За окном открылись водные просторы Клязьминского водохранилища. Это уже наши места. Они становятся все более знакомыми, и вот с правой стороны мелькнуло столь памятное общежитие, а за ним, загороженный теперь новыми постройками, учебный корпус. Почти полвека тому назад мы первыми вошли в него с непередаваемым чувством причастности к чему-то значительному. Избитые это слова «храм науки», но для нас это действительно был храм.
Ощущение значительности нашего физтеховского существования поддерживалось фундаментальностью и обширностью учебной программы и высоким качеством преподавания. По каждой дисциплине нам читали лекции и вели практические занятия лучшие специалисты, среди профессоров было много академиков. Идя по коридору, можно было столкнуться лицом к лицу с Капицей, Ландсбергом, Спицыным, Христиановичем, Лаврентьевым, Ландау.
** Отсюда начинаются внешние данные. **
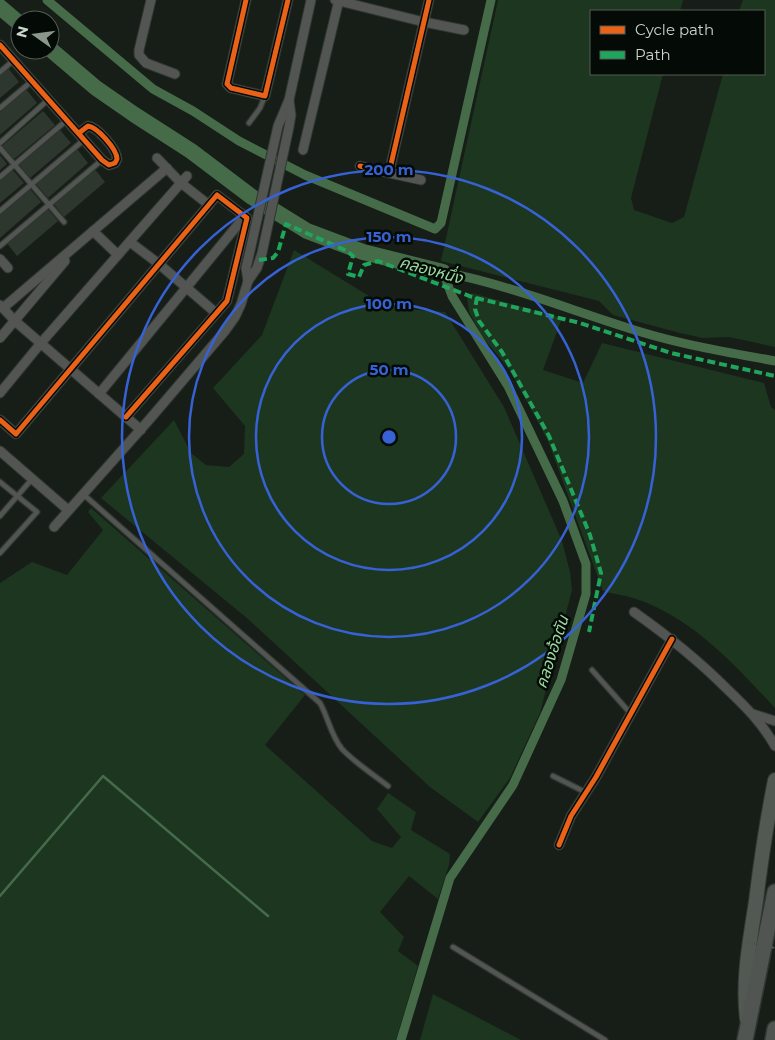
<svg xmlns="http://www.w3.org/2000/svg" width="775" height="1040" font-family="Montserrat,'Noto Sans Thai',sans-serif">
<rect width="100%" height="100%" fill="#161e17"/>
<!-- green -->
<g fill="#1d3620">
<polygon points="498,0 683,0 680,11 591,11 591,74 663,74 631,198 634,210 672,223 684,217 723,74 764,74 764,11 739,11 743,0 775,0 775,347 729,337 703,338 680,333 613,315 599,301 441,261"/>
<polygon points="294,250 369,296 405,309 445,312 504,407 562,541 570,572 572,590 540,713 510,778 478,822 430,787 248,619 101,498 174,420 191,453 206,465 229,467 244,454 245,426 213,388 262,335"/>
<path d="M 472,293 L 562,318 L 543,370 L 583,383 L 602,343 L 764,383 L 771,407 L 775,410 L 775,708 C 735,665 691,616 633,598 C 623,595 613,594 603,591 L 548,441 L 510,370 L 483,338 L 469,312 L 467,297 Z"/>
<polygon points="91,508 305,695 265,745 372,841 392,848 401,837 377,809 388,793 416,812 411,830 450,854 449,865 438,899 409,876 380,912 404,937 398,951 418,966 396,1040 0,1040 0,583 32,562 67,575 103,530 88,512"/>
<polygon points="433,994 521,1040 420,1040"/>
</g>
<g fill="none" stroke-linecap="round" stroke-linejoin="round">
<!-- stream -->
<polyline stroke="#466b49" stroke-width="2.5" points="0,896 103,776 268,916"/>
<!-- canal -->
<g stroke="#466b49" stroke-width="9">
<polyline points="47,0 153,89 193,111 239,141 305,175 435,229 441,223 491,0"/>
<path d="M 443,272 C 511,285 575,312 641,332 C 684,345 730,353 775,361"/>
<polyline points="401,1040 450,878 513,785 561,680 586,594 586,564 563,501 508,386 452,296 443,272"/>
</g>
<!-- river -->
<g stroke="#466b49" stroke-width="16">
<polyline points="0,7 20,24"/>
<polyline points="50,49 96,88 135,115 191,151 252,197 307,231 363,252 443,272"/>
</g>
</g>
<!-- building -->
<g fill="#2d372e">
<polygon points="8,68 19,82 0,98 0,74"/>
<polygon points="26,89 37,103 0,135 0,112"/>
<polygon points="43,111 55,125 14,159 2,146"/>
<polygon points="60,130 71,143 30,178 19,165"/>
<polygon points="77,149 88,163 48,198 36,184"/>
<polygon points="0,155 7,164 0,170"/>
<polygon points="94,168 105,182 64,217 53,203"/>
<polygon points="12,169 24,183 0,203 0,180"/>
<polygon points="30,189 41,202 0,238 0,214"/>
<polygon points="46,207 58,221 17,256 6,242"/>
</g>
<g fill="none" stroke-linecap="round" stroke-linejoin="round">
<defs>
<g id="service">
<polyline points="0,72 14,60"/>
<polyline points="0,108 32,81"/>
<polyline points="249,123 260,108 265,96"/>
<polyline points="0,143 49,99"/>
<polyline points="0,148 64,222"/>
<polyline points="0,177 67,120"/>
<polyline points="0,211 85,139"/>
<polyline points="0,246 102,160"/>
<polyline points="0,482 37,512 0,553"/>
<path d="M 83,494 L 320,703 C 328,717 331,736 342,749 C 354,762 374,775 388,786"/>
<polyline points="0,516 32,479"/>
<polyline points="592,670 631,714"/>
<polyline points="553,776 587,793"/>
<polyline points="453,947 605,1040"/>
</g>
<g id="minor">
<polyline points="151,0 139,50 139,55 146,63 175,74"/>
<polyline points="246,0 227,84 231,88 265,96 288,0"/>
<polyline points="335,0 424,22 464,30"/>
<path d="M 0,45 L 102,160 L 109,165 L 115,163 L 117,159 C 117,149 97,127 88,126 L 79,133"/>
<polyline points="303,150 339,0"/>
<polyline points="157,158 181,183 209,205"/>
<polyline points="360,166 389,173 429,0"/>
<polyline points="389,173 421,180"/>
<polyline points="93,231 118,255"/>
<polyline points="130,242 159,264 216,313"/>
<polyline points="0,259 8,268"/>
<polyline points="248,281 246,268 250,251 278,126 289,100 311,0"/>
<polyline points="0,305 15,321 141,430"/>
<polyline points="3,308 167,168"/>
<polyline points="0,338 65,261"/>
<polyline points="0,393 41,343 187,176"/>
<polyline points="99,394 245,216"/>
<polyline points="0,420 16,434 217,195 247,218 227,301 126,417"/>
<polyline points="0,451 68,510"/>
<polyline points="54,527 149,420 225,331 235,317 241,304 248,281 257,268 262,253 289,127 291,115 289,100"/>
<path d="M 634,612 C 668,636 696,658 726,688 C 745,706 762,723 775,746"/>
<polyline points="753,714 775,721"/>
<polyline points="559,845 571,816 596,777 672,639"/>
</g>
<path id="secondary" d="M 747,1019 C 742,979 750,941 756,901 C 761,860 767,820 775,780"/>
<g id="primary">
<polyline points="745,1040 775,892"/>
<polyline points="773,1040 775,1029"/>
</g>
</defs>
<!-- service casing -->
<use href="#service" stroke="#303731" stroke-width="7"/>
<!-- minor casing -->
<use href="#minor" stroke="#303731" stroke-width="11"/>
<!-- secondary casing -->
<use href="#secondary" stroke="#303731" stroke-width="16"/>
<!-- primary casing -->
<use href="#primary" stroke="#303731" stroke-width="18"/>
<!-- service -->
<use href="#service" stroke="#525552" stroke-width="4.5"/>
<!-- minor -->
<use href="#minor" stroke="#525552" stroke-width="9"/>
<!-- secondary -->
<use href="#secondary" stroke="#525852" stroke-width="14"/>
<!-- primary -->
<use href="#primary" stroke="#515551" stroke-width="15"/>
<!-- path-bridge -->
<polyline stroke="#505550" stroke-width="2" stroke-dasharray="4 2.5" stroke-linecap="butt" points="745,942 775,948"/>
<!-- quiet -->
<g stroke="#20a55d" stroke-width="4" stroke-dasharray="8 4" stroke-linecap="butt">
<polyline points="259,260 273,258 278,252 286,224 347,251 353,256 348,274 359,277 364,265 378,261 472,297 580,323 671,353 775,376"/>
<polyline points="477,297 475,309 479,321 502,352 549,436 590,535 601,573 589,632"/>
</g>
<defs>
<g id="cycleway">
<polyline points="246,0 227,84 231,88 265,96 288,0"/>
<path d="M 0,45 L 102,160 L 109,165 L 115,163 L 117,159 C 117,149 97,127 88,126 L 79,133"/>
<polyline points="360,166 389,173 429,0"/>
<polyline points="0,420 16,434 217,195 247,218 227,301 126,417"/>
<polyline points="559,845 571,816 596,777 672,639"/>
</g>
</defs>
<!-- cycleway casing -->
<use href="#cycleway" stroke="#040a05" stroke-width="8"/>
<!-- cycleway -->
<use href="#cycleway" stroke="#ea6118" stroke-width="5"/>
</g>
<!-- distance rings -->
<g fill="none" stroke="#3762d6" stroke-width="2.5">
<circle cx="389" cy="437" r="67"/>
<circle cx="389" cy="437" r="133"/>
<circle cx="389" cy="437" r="200"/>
<circle cx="389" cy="437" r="267"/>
</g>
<g text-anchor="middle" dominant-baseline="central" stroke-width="5" stroke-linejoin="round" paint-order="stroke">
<!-- water labels -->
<g font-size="16" font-style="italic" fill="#9ad99e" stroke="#040a05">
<text transform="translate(431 270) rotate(15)">คลองหนึ่ง</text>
<text transform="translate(552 652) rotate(-72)">คลองอ้อตัน</text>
</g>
</g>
<circle cx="389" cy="437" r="8" fill="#3762d6" stroke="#040a05" stroke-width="2.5"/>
<g font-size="15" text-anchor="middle" font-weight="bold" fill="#3762d6" stroke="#040a05" stroke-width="5" stroke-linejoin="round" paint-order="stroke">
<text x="389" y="175">200 m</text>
<text x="389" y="242">150 m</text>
<text x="389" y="309">100 m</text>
<text x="389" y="375">50 m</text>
</g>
<!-- legend -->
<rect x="590" y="10" width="175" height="65" fill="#040a05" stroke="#545c55"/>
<rect x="600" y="26" width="25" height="8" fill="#ea6118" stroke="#545c55"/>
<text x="635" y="35" font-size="15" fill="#ccd6cc">Cycle path</text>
<rect x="600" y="51" width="25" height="8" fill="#20a55d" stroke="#545c55"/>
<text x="635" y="60" font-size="15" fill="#ccd6cc">Path</text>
<!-- north arrow -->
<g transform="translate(35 35) rotate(284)"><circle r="24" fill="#040a05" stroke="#545c55"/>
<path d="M0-4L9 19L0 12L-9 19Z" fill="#8c968d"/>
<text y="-8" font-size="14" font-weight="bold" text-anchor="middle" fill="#ccd6cc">N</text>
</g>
</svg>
Основной инструмент теоретического естествознания – математический анализ – мы осваивали на лекциях Сергея Михайловича Никольского, ставшего академиком несколько позже, но и тогда уже имевшего большой научный авторитет. Поскольку при решении задач по физике необходимо брать интегралы, а физика как главный наш предмет «не могла ждать», он построил свой курс следующим образом: в зимнем семестре прочел «первый концентр», в котором дал приемы интегрирования безо всякого обоснования понятия интеграла, а в весеннем семестре начал все как бы заново, но уже «от яйца» и с полной строгостью. Тем яйцом, в котором, как в зародыше, содержится дифференциальное и интегральное исчисление, являются действительные числа, поэтому в первую очередь надо было растолковать нам, что это такое. Никольский избрал для этого способ, придуманный немецким математиком Дедекикдом: определял действительное число как «сечение» – разбивку множества всех рациональных чисел на два класса, где каждое число нижнего класса меньше любого числа верхнего класса. Понятия «рациональное число» и «класс» принимались как самоочевидные, так что Никольский считал определение совершенно строгим, а мы – тем более. Для нас дедекиндовы сечения были последним словом науки, окончательно решившим проблему обоснования анализа.
И только много лет спустя я узнал, что метод сечений относится к середине девятнадцатого века, так что в тот момент, когда его нам давали, это был уже анахронизм. Но Никольский не являлся специалистом по математической логике, которая одна может решить, какое рассуждение является строгим, а какое нет, да в то время ею у нас никто всерьез не занимался, кроме, пожалуй, Новикова-старшего, так что представления о строгости были туманными даже у корифеев анализа. Марксистские идеологи, которых все побаивались, презрительно называли математическую логику «формальной логикой» и противопоставляли ей «диалектическую логику», которую в математике никуда не приспособить. Так и побратались мы с этими сечениями, которые, уверен, каждый из нас запомнил на всю жизнь. А это был всего лишь один из вариантов искусственных построений, которыми пытались обосновать анализ в период увлечения теорией множеств. Все они были логически эквивалентными между собой и с современной точки зрения логически несостоятельными. Исходным понятием была в них актуальная бесконечность – бесконечное множество, представленное сразу всеми своими элементами и рассматриваемое как единый объект, с которым будто бы можно обращаться точно так же, как с любым конечным объектом. Считалось, что это понятие открыто интуиции всякого человека, так что в разъяснениях не нуждается. На самом же деле такая интуиция присуща только профессиональным математикам, и это даже не интуиция, а привычка, вырабатываемая в результате частого употребления этого понятия, простота которого обманчива. В начале нашего века выяснилось, что обращаться с ним надо крайне осторожно: в теории множеств обнаружились неустранимые внутренние противоречия. С какого-то момента специалистам стало ясно, что на рассуждения, в которых фигурируют актуально-бесконечные множества, нельзя очень-то полагаться, ибо они могут здорово подвести. Так начался возврат к тому представлению о строгости, какое принималось всеми учеными до начала теоретико-множественного бума: строгость есть логика плюс арифметика, а все, что сверх того, – от лукавого.
Но и тут математикам не повезло: в начале тридцатых годов Гедель показал, что и логико-арифметический метод ненадежен, так как страдает неполнотой, а может быть, и внутренней противоречивостью. А в конце семидесятых, после того как была доказана теорема Париса-Харрингтона, стало известно, что анализ принципиально невозможно свести даже к такой не совсем надежной связке, как логика с арифметикой.